Amanda Landry, LMHC, CAP decided to become a therapist while attending Nova Southeastern University. She saw the need to help people achieve the life they wanted to live, while creating a life of her own. She completed her master’s in Mental Health Counseling and started a career in the juvenile justice arena. Since then, she has started a private practice in Davie, Florida, specializing in depression, anxiety relationship issues, and substance abuse. Amanda is a believer in holistic treatment and she practices veganism, meditation and yoga in her life. Find out more about her practice here. For a free 15-minute consultation, call or text Amanda at 954-378-5381 or email her at amanda@amandapattersonlmhc.com.



#2 Stephanie Savo LMHC, LLC

“When you do not forgive you magnify the hurts you received many times, but blame the other for the pain you now cause yourself.”

– William Fergus Martin.

 

 

Forgiveness sometimes feels like a heavy task.  People often times view forgiveness as an act they are doing for someone else.  You hear people ask, “Why should I forgive him/her?”.  People associate forgiveness with letting someone off the hook.  Forgiveness, in reality, goes much deeper and it’s really about setting yourself free not so much about the other person at all.  When we hold onto what others did to us or blaming others for the things we didn’t accomplish, we stay in the victim role, we don’t take responsibility for our part, and it limits us from meeting our true potential.  It’s important to recognize that although forgiveness isn’t easy, it costs us when we continue to hold on, it’s a process and sometimes the hardest person to forgive is ourselves.

Here are some ways to forgive someone:

  • Get clear – Who do you want to forgive and what do you want to forgive them for?  Reflect on what blaming others has cost you; this could be relationships (intimate, with that person, with yourself and others), employment, living a full life, happiness, etc.  When you are clear you can identify what you want different and how to get there.
  • Set the intention – This involves taking responsibility and choosing to truly forgive so you don’t continue to blame and stay in the role as victim.  When you set a clear intention to forgive someone the actions for doing so become a little easier.
  • Take Action – Decide what steps you need to take to begin the forgiveness process.  This could involve making amends, lighting a candle every night and blowing it out while saying a forgiveness affirmation, writing a letter (even if you don’t send it), releasing a balloon and saying a forgiveness affirmation, etc.  Be consistent with the action step you choose and remember to trust the process because forgiveness doesn’t happen overnight.

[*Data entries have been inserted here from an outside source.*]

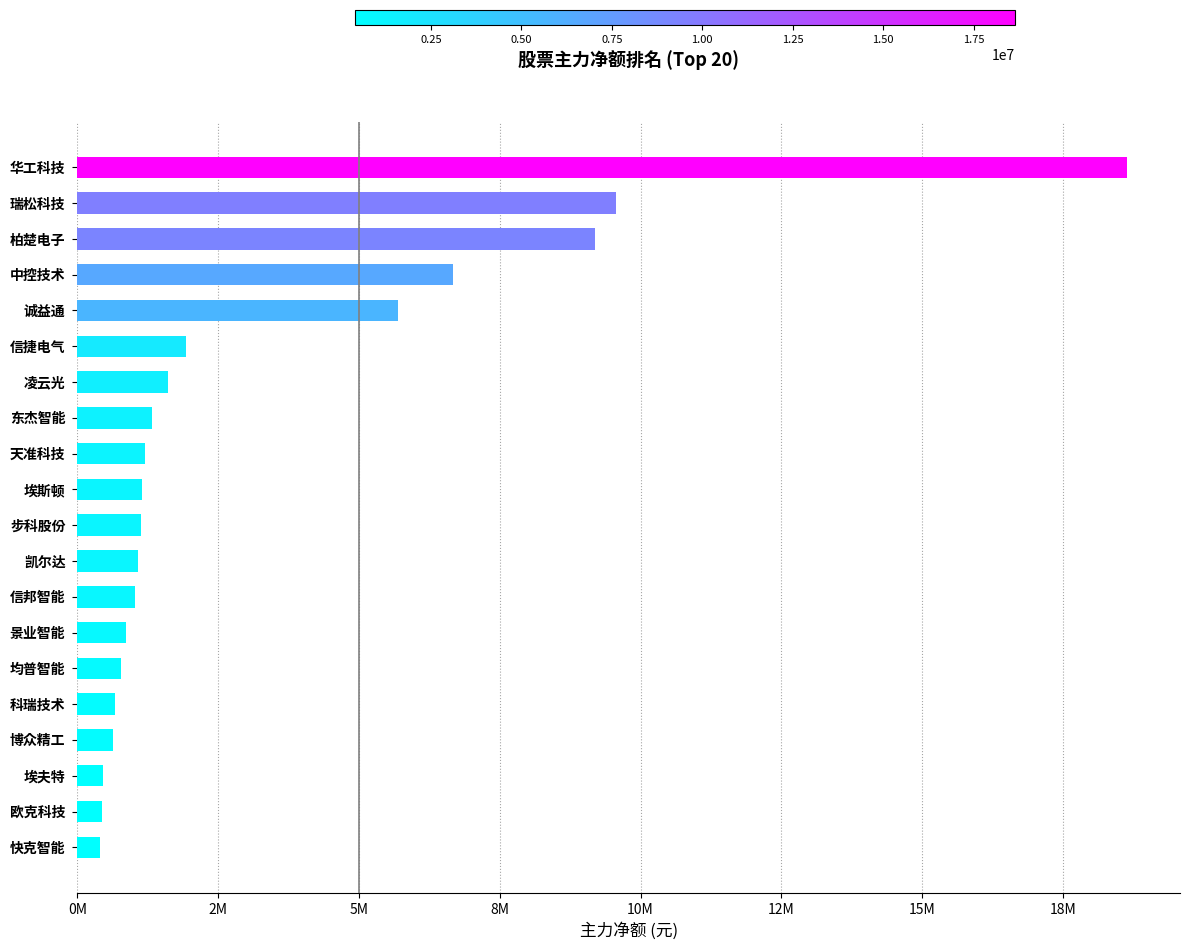

Which category has the highest value across all series?

华工科技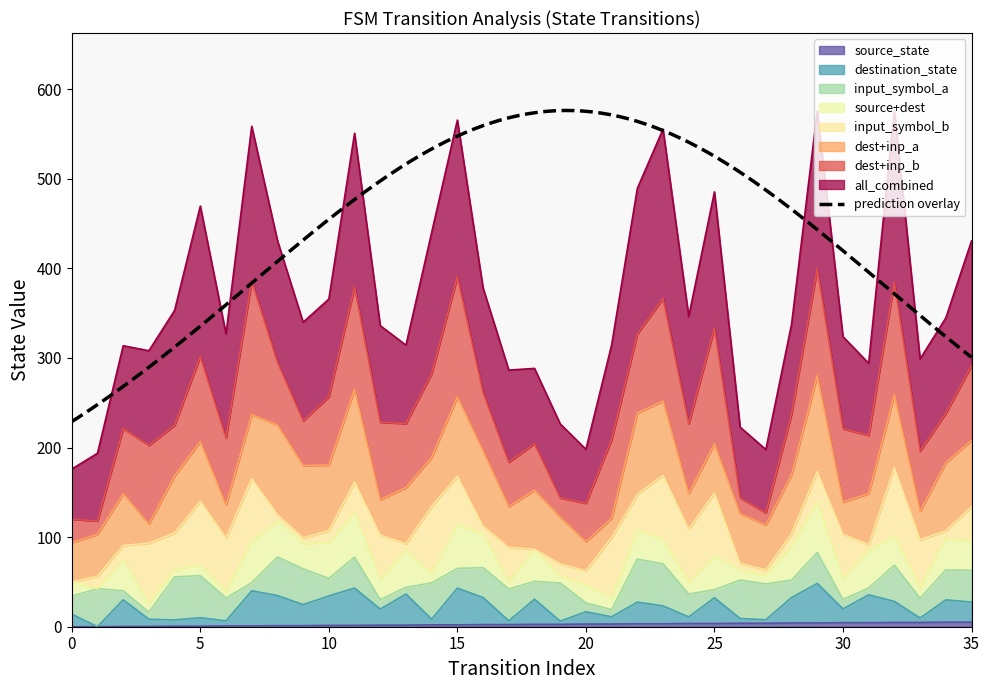

The source_state series shows 5.1 at 35. True or false?

True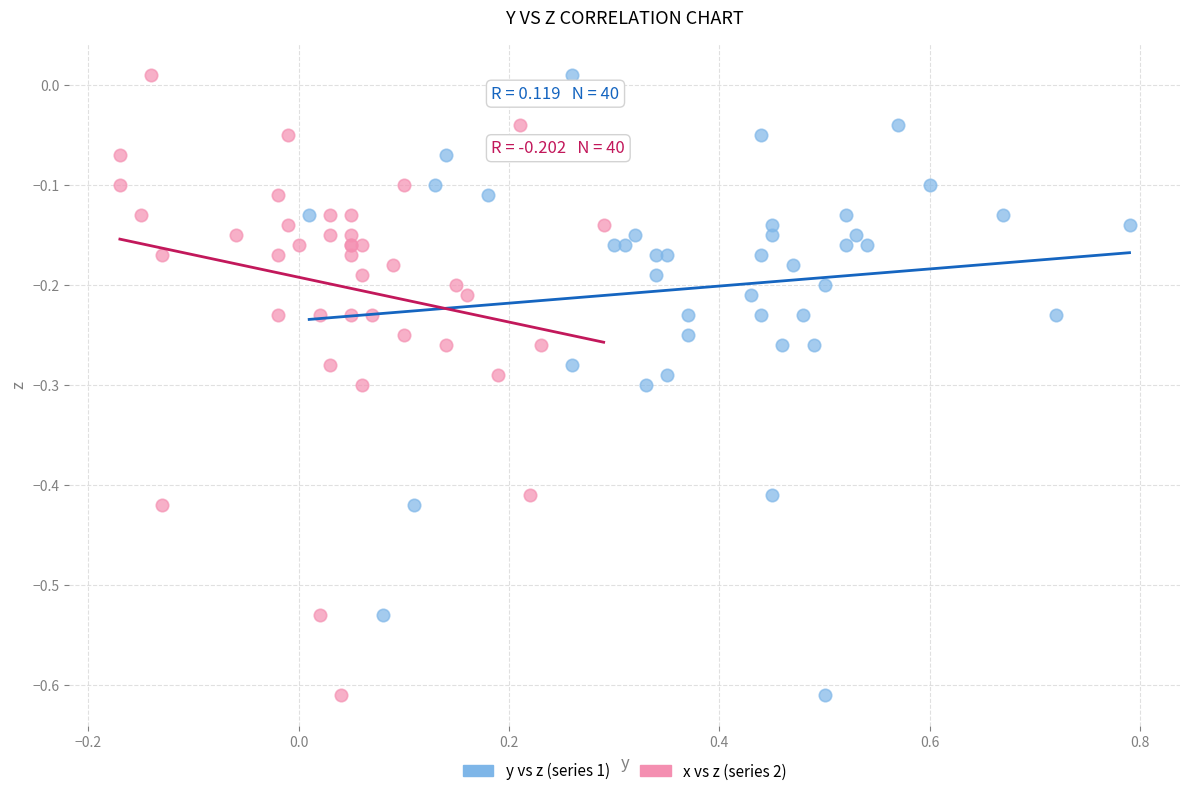

What are all the series names shown in the legend?

y vs z (series 1), x vs z (series 2)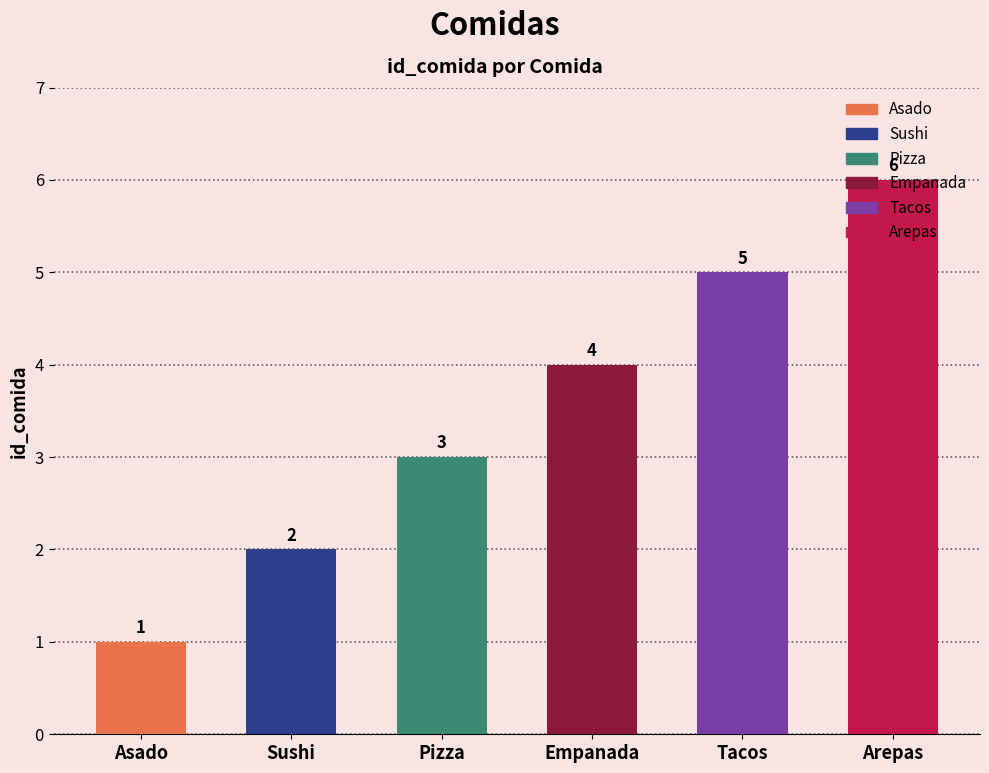

The chart shows a value of 4 at Empanada. True or false?

True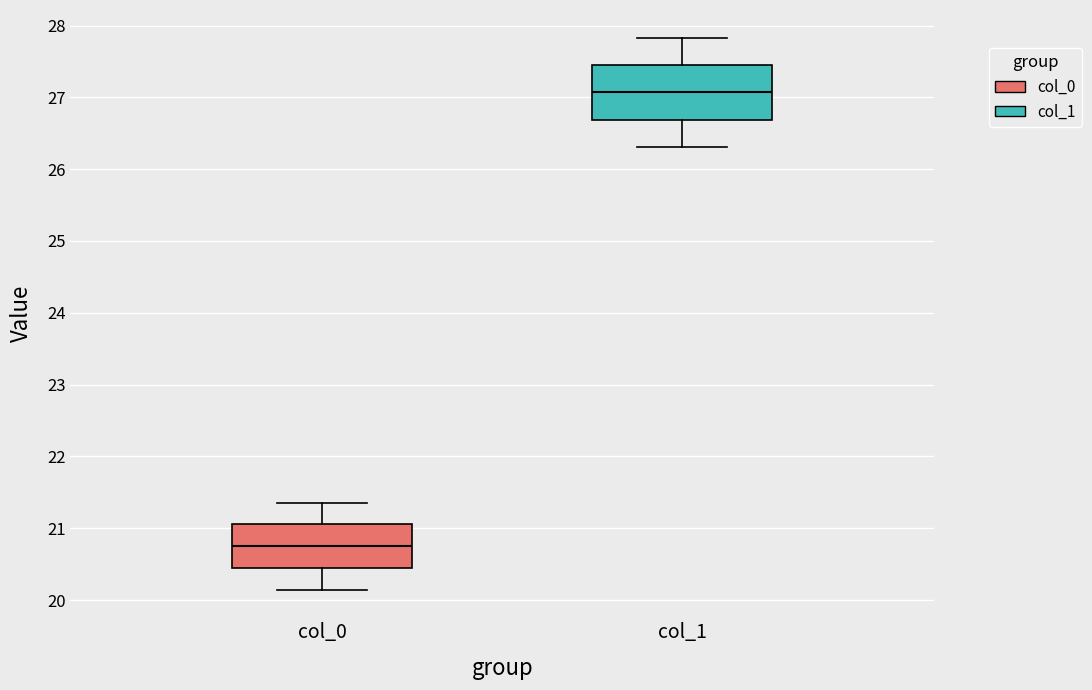

Which box is the tallest, from its lower edge to its upper edge?

col_1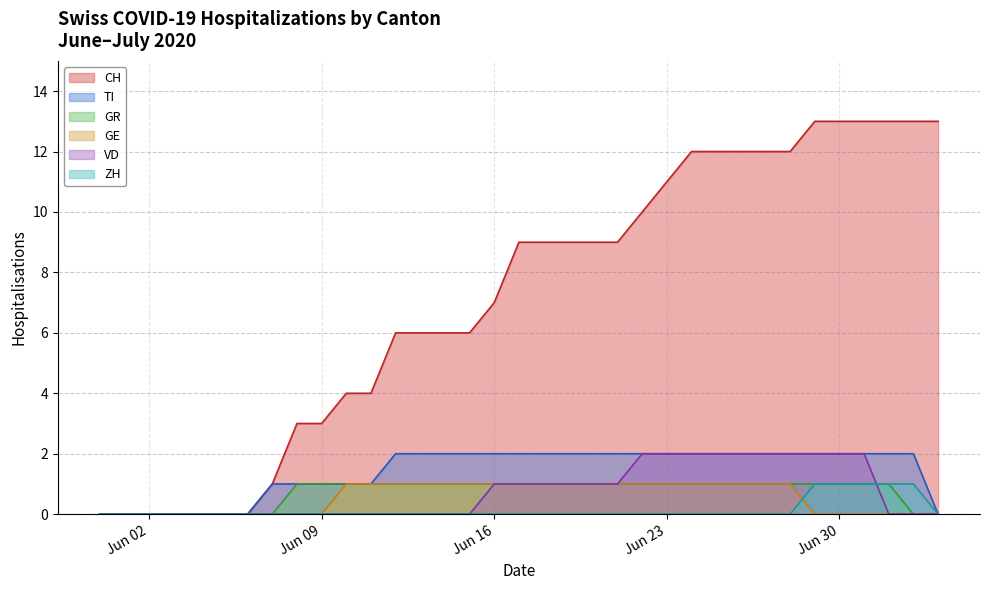

What position from the left is 2020-06-12?

13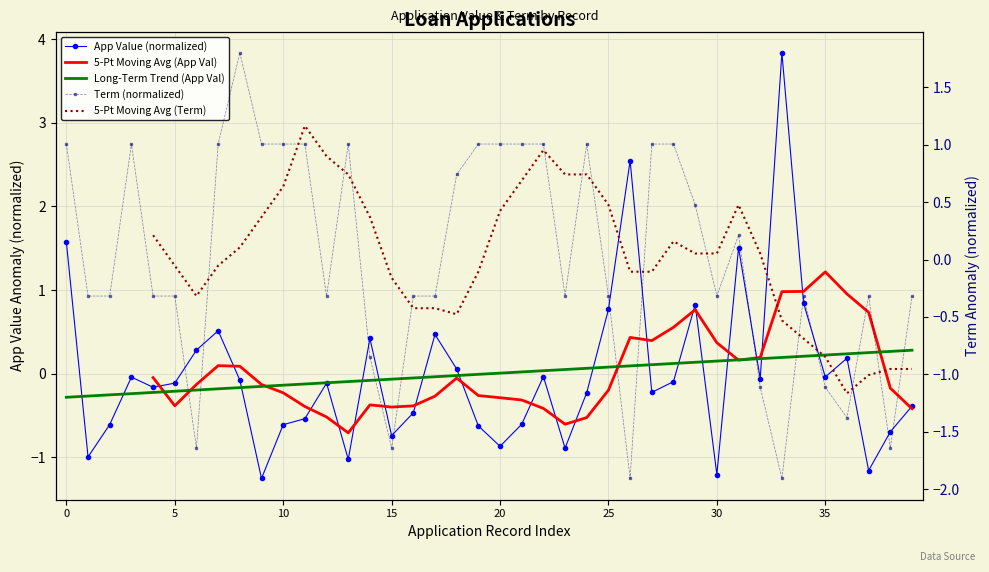

What is the difference between the highest and lowest values at 8?

2.0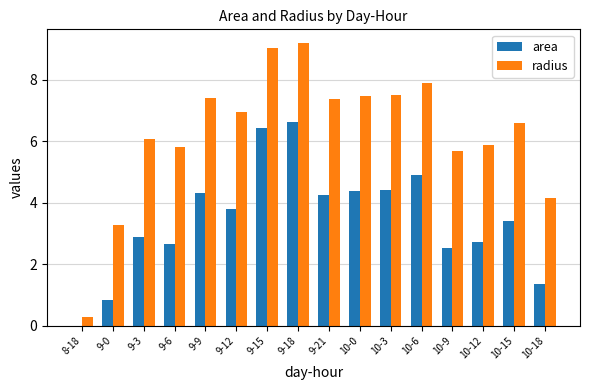

The value of area at 10-3 is 4.4. True or false?

True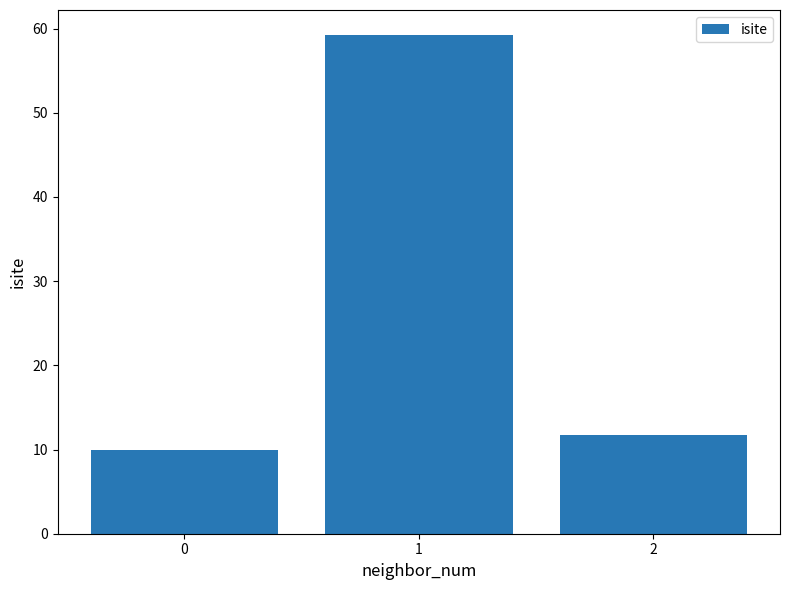

True or false: the data shows 59.2 at 1.

True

Stephanie Savo is a licensed mental health counselor who has been practicing therapy since 2008. She graduated with her Master’s in Mental Health Counseling from Nova Southeastern University. Stephanie has experience working with adolescents and young adults. She has been working with adolescents and young adults who experience depression, anxiety, trauma, low self-esteem and worth, lack of identity and individuality, and who want to be empowered.

Stephanie utilizes a variety of therapeutic techniques when working with her clients. She treats the person and the symptoms they are experiences rather than the label. She focuses on taking a collaborative and eclectic approach with her clients to help them get to their desired goals. Stephanie models for and assists her clients with consistent growth and personal development as she does in her own life.